• Data for processing
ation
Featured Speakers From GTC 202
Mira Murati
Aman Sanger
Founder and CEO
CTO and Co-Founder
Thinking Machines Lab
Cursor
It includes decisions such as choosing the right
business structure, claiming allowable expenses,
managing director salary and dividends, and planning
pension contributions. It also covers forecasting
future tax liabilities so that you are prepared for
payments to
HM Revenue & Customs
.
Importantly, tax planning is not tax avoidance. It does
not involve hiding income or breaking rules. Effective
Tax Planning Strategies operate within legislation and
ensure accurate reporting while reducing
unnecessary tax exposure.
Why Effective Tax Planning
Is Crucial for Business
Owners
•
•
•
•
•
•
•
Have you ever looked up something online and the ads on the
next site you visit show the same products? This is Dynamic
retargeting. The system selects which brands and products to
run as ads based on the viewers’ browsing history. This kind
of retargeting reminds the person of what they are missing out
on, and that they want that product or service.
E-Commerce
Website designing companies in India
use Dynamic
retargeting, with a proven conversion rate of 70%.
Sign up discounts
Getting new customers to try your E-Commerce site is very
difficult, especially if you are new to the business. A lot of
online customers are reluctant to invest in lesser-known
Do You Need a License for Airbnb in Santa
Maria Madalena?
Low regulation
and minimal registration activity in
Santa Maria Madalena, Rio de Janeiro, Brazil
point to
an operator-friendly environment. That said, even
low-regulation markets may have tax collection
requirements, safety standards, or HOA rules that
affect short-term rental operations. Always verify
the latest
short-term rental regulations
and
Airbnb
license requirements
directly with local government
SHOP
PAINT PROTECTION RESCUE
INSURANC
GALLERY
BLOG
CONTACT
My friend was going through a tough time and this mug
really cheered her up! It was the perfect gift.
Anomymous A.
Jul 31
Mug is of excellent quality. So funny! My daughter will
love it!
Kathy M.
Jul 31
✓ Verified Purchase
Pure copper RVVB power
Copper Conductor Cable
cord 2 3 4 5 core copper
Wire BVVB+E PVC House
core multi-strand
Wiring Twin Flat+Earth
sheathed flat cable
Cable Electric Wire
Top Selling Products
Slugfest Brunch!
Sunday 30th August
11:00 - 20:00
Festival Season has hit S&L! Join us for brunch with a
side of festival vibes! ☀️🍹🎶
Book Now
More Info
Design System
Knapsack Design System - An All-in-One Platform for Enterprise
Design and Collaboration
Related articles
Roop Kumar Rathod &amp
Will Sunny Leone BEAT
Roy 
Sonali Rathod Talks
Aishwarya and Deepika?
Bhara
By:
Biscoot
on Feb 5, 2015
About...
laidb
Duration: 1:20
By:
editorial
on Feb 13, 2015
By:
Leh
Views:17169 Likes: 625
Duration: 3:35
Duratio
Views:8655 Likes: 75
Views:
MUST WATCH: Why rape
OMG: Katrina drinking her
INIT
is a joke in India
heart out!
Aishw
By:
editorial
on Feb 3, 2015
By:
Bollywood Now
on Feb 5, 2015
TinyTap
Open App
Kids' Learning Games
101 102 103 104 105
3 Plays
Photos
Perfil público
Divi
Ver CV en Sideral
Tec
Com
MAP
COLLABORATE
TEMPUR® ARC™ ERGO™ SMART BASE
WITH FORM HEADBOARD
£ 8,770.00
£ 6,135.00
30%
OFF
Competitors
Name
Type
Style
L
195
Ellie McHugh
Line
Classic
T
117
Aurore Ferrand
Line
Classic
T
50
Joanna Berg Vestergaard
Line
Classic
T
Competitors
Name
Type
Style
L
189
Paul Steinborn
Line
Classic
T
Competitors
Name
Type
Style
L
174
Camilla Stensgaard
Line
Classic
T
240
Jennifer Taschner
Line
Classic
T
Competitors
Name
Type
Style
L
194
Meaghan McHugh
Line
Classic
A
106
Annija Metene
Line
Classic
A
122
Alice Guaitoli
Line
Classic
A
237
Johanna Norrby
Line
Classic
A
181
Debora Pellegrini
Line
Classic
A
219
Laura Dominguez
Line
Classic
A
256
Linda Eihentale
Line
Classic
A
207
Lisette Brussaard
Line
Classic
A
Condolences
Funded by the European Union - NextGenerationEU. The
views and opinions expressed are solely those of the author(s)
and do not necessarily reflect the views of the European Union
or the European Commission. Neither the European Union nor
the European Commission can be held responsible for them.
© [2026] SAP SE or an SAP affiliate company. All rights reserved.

• Problem to solve
Scan the listing above. Gather each line that contains the word "retargeting".

• Solution for this exercise
retargeting. The system selects which brands and products to
of retargeting reminds the person of what they are missing out
retargeting, with a proven conversion rate of 70%.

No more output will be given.